**EXTRAIT DU TEXTE:**
########################################
Les villes sont plus importantes que jamais pour la simple raison qu’elles se situent au carrefour des bouleversements les plus importants de notre époque.
Le premier est, bien évidemment, l’urbanisation massive. Ce que certains appellent la « révolution urbaine ».
Même si on se méfie des chiffres prévisionnels que les faits confirment rarement, l’ordre de grandeur est impressionnant : aujourd’hui plus de la moitié de la population mondiale vit dans des villes. Dans 35 ans ce sera plus de 70%, ce qui veut dire que le nombre de citadins aura pratiquement doublé. Cette accélération d’un phénomène en marche depuis longtemps aura surtout lieu dans le sud, dans les zones émergentes.
Selon McKinsey, entre aujourd’hui et 2030, la Chine construira entre 20.000 et 50.000 gratte-ciels qui pourront héberger l’équivalent de 10 New York. En 2030, près d’un huitième de l’humanité vivra dans une ville chinoise.
########################################
**DONNÉES FOURNIES:**
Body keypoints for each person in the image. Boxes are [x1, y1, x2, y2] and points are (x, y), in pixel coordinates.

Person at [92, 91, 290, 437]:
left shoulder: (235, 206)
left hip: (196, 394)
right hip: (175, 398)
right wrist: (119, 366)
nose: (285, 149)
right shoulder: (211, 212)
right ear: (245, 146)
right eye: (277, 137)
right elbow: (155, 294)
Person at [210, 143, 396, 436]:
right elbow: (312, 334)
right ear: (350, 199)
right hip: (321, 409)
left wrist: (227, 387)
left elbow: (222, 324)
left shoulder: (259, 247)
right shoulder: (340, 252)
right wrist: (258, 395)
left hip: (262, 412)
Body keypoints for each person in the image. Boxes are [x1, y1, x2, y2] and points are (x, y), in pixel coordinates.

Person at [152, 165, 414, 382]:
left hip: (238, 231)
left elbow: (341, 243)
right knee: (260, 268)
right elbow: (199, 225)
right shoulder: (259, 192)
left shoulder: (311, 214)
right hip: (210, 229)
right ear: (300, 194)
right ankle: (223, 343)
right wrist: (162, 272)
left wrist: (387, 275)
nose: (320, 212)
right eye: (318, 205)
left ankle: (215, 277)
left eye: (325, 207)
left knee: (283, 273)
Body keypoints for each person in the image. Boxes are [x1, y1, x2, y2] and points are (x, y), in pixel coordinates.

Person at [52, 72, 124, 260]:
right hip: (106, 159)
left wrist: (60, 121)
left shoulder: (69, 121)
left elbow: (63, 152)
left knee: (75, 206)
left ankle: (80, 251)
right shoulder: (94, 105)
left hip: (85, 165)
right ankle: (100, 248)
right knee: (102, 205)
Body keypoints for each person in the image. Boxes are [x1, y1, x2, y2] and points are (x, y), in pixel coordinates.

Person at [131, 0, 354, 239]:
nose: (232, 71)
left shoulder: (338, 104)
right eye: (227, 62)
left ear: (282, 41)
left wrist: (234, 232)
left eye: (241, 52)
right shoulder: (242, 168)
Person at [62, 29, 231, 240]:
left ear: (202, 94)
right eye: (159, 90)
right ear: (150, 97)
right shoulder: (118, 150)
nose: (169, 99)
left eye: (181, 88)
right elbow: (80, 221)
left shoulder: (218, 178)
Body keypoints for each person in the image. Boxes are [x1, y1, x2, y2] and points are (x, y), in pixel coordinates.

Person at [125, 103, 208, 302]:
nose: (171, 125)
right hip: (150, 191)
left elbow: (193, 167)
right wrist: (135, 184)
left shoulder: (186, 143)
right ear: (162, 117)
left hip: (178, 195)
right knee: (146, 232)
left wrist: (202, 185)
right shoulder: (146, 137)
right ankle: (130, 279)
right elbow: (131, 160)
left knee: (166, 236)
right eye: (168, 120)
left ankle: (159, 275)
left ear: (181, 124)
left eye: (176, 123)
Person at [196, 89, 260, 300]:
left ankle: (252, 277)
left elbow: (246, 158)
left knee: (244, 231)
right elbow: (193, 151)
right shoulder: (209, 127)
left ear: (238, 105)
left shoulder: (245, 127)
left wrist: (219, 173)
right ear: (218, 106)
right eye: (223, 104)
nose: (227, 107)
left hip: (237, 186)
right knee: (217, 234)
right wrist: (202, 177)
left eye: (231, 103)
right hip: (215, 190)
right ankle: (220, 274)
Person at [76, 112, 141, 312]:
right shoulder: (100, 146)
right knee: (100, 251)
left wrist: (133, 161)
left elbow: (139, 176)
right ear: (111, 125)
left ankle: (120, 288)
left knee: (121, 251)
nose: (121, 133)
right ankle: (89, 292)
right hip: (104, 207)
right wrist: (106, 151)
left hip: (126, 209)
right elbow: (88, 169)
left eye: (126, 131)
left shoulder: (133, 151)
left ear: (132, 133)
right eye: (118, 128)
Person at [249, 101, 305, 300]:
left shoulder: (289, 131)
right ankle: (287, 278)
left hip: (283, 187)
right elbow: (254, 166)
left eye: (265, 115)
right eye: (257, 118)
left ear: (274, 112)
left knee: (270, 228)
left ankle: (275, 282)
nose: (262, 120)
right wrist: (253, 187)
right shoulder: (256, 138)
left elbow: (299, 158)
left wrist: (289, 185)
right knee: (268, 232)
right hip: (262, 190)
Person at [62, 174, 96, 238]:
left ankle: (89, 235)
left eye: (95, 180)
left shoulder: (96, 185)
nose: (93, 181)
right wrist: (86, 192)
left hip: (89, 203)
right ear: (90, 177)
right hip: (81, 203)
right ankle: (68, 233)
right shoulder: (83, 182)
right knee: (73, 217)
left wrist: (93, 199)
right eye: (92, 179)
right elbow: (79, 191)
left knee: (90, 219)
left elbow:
########################################
**ACTIVITÉ 1:**
Répondez à ces questions sur le passage consacré aux villes :
(a) Quelle part de la population mondiale vit aujourd’hui dans des villes ?
(b) Quelle proportion de citadins est annoncée dans 35 ans ?
(c) Combien de gratte-ciels la Chine construira-t-elle d’ici 2030 selon McKinsey ?
**ACTIVITÉ 2:**
Mettez à jour le passage consacré aux villes, de « Les villes sont » jusqu’à « de notre époque. » inclus, en remplaçant « carrefour » par « croisement ».

**RÉPONSE 1:**
(a) Plus de la moitié.
(b) Plus de 70 %.
(c) Entre 20.000 et 50.000.

**RÉPONSE 2:**
Les villes sont plus importantes que jamais pour la simple raison qu’elles se situent au croisement des bouleversements les plus importants de notre époque.